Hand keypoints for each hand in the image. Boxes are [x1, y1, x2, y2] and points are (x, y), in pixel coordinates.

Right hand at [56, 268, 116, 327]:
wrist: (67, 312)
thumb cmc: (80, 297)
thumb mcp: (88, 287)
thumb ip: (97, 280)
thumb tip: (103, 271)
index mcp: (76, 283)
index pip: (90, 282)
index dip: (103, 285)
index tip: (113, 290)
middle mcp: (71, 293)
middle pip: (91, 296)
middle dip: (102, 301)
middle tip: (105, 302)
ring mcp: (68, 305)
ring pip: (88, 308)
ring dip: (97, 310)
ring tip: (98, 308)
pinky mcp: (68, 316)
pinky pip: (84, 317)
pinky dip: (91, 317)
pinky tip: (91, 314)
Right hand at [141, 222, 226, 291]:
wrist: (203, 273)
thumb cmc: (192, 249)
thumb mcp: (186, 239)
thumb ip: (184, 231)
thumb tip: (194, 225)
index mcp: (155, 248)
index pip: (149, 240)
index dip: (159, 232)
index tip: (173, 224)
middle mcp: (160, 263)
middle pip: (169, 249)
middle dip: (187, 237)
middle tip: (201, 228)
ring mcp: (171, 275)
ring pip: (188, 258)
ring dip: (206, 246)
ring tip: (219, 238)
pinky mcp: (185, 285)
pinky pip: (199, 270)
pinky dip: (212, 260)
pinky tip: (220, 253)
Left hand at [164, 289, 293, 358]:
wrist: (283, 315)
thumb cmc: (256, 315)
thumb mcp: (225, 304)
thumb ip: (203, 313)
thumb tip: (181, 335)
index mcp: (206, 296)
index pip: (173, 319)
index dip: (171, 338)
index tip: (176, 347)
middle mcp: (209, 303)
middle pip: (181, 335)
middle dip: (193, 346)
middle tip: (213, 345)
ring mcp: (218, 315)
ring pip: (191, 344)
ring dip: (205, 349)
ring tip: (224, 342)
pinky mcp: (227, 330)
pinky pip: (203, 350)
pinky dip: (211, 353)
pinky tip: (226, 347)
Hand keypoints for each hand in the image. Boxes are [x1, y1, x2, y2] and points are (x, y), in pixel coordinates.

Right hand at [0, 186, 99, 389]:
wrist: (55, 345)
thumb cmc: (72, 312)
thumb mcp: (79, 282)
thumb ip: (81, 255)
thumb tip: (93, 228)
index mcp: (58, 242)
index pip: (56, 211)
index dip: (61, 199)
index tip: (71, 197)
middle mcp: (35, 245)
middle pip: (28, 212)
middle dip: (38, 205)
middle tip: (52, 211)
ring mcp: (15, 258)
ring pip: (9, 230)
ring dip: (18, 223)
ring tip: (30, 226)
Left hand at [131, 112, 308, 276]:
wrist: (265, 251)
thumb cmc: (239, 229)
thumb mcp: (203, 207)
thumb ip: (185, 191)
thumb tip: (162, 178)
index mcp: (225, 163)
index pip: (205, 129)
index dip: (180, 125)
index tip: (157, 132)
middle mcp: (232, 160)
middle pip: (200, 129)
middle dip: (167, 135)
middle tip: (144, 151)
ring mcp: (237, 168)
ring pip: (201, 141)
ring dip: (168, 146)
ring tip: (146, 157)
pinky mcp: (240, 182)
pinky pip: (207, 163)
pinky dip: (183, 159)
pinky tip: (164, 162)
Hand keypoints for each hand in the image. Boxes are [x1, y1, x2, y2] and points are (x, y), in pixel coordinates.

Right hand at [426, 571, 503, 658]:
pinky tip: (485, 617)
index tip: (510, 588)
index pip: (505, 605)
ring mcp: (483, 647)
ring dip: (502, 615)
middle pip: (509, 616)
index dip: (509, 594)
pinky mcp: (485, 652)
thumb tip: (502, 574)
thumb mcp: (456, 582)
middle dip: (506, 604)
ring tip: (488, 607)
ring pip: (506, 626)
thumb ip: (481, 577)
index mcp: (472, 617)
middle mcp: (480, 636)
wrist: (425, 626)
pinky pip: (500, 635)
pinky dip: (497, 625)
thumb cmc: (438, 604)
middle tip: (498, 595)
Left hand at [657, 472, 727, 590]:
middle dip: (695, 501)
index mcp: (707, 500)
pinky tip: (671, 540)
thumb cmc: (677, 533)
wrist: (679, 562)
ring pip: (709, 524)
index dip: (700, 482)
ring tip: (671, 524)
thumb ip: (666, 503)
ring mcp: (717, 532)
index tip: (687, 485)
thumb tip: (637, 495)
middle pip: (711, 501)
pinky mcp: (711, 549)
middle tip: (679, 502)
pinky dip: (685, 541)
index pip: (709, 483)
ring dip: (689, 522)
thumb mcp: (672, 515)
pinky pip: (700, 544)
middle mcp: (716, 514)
####
> **Brief**:
The material must be repeated in full, with every line exact.

> **Answer section**:
Hand keypoints for each hand in the image. Boxes are [x1, y1, x2, y2] and points are (x, y), in pixel coordinates.

Right hand at [56, 268, 116, 327]:
wrist: (67, 312)
thumb cmc: (80, 297)
thumb mcp: (88, 287)
thumb ip: (97, 280)
thumb tip: (103, 271)
index mcp: (76, 283)
index pip: (90, 282)
index dip: (103, 285)
index tip: (113, 290)
middle mcp: (71, 293)
middle pip: (91, 296)
middle dip: (102, 301)
middle tip: (105, 302)
ring mcp: (68, 305)
ring pip: (88, 308)
ring dip: (97, 310)
ring tip: (98, 308)
pinky mcp: (68, 316)
pinky pip: (84, 317)
pinky dip: (91, 317)
pinky tip: (91, 314)
Right hand at [141, 222, 226, 291]:
wrist: (203, 273)
thumb cmc: (192, 249)
thumb mcp: (186, 239)
thumb ip: (184, 231)
thumb tip: (194, 225)
index mcp: (155, 248)
index pip: (149, 240)
index dip: (159, 232)
index tip: (173, 224)
middle mcp: (160, 263)
middle pip: (169, 249)
middle dip: (187, 237)
middle tip: (201, 228)
ring mcp: (171, 275)
ring pip: (188, 258)
ring dip: (206, 246)
ring tip: (219, 238)
pinky mcp: (185, 285)
pinky pip: (199, 270)
pinky dip: (212, 260)
pinky tip: (220, 253)
Left hand at [164, 289, 293, 358]:
wrist: (283, 315)
thumb cmc: (256, 315)
thumb mcp: (225, 304)
thumb ip: (203, 313)
thumb tip: (181, 335)
index mcp: (206, 296)
index pip: (173, 319)
index dip: (171, 338)
index tip: (176, 347)
middle mcp: (209, 303)
middle pip: (181, 335)
middle dip: (193, 346)
middle tip: (213, 345)
ring mcp: (218, 315)
ring pip: (191, 344)
ring dip: (205, 349)
ring tip: (224, 342)
pinky mcp: (227, 330)
pinky pip: (203, 350)
pinky dip: (211, 353)
pinky tip: (226, 347)
Hand keypoints for each hand in the image. Boxes are [x1, y1, x2, y2] and points are (x, y), in pixel coordinates.

Right hand at [0, 186, 99, 389]:
wrist: (55, 345)
thumb cmc: (72, 312)
thumb mcp: (79, 282)
thumb ip: (81, 255)
thumb tip: (93, 228)
index mcp: (58, 242)
index pip: (56, 211)
index dip: (61, 199)
index tip: (71, 197)
middle mcp: (35, 245)
middle pip: (28, 212)
middle dip: (38, 205)
middle tip: (52, 211)
ring mcp: (15, 258)
ring pip: (9, 230)
ring dip: (18, 223)
ring tip: (30, 226)
Left hand at [131, 112, 308, 276]:
wrist: (265, 251)
thumb cmc: (239, 229)
thumb mcp: (203, 207)
thumb ip: (185, 191)
thumb tip: (162, 178)
index mcp: (225, 163)
index pip: (205, 129)
index dip: (180, 125)
index tip: (157, 132)
middle mcp: (232, 160)
middle pip: (200, 129)
middle dip: (167, 135)
middle tip: (144, 151)
ring mcp: (237, 168)
ring pip: (201, 141)
ring dip: (168, 146)
ring tip: (146, 157)
pinky mcp: (240, 182)
pinky pip: (207, 163)
pinky dip: (183, 159)
pinky tip: (164, 162)
Hand keypoints for each hand in the image. Boxes are [x1, y1, x2, y2] and points are (x, y), in pixel coordinates.

Right hand at [426, 571, 503, 658]:
pinky tip: (485, 617)
index tip: (510, 588)
index pip: (505, 605)
ring mcp: (483, 647)
ring dip: (502, 615)
middle pip: (509, 616)
index dip: (509, 594)
pinky mcp: (485, 652)
thumb tip: (502, 574)
thumb mcp: (456, 582)
middle dip: (506, 604)
ring tip: (488, 607)
ring pip: (506, 626)
thumb ip: (481, 577)
index mcp: (472, 617)
middle mcp: (480, 636)
wrist: (425, 626)
pinky pip: (500, 635)
pinky dip: (497, 625)
thumb cmc: (438, 604)
middle tip: (498, 595)
Left hand at [657, 472, 727, 590]:
middle dip: (695, 501)
index mcp: (707, 500)
pinky tip: (671, 540)
thumb cmc: (677, 533)
wrist: (679, 562)
ring pip: (709, 524)
index dip: (700, 482)
ring tip: (671, 524)
thumb ip: (666, 503)
ring mcp: (717, 532)
index tip: (687, 485)
thumb tip: (637, 495)
middle pip: (711, 501)
pinky mcp: (711, 549)
middle tip: (679, 502)
pinky dip: (685, 541)
index pip: (709, 483)
ring dip: (689, 522)
thumb mcp: (672, 515)
pinky pip: (700, 544)
middle mcp: (716, 514)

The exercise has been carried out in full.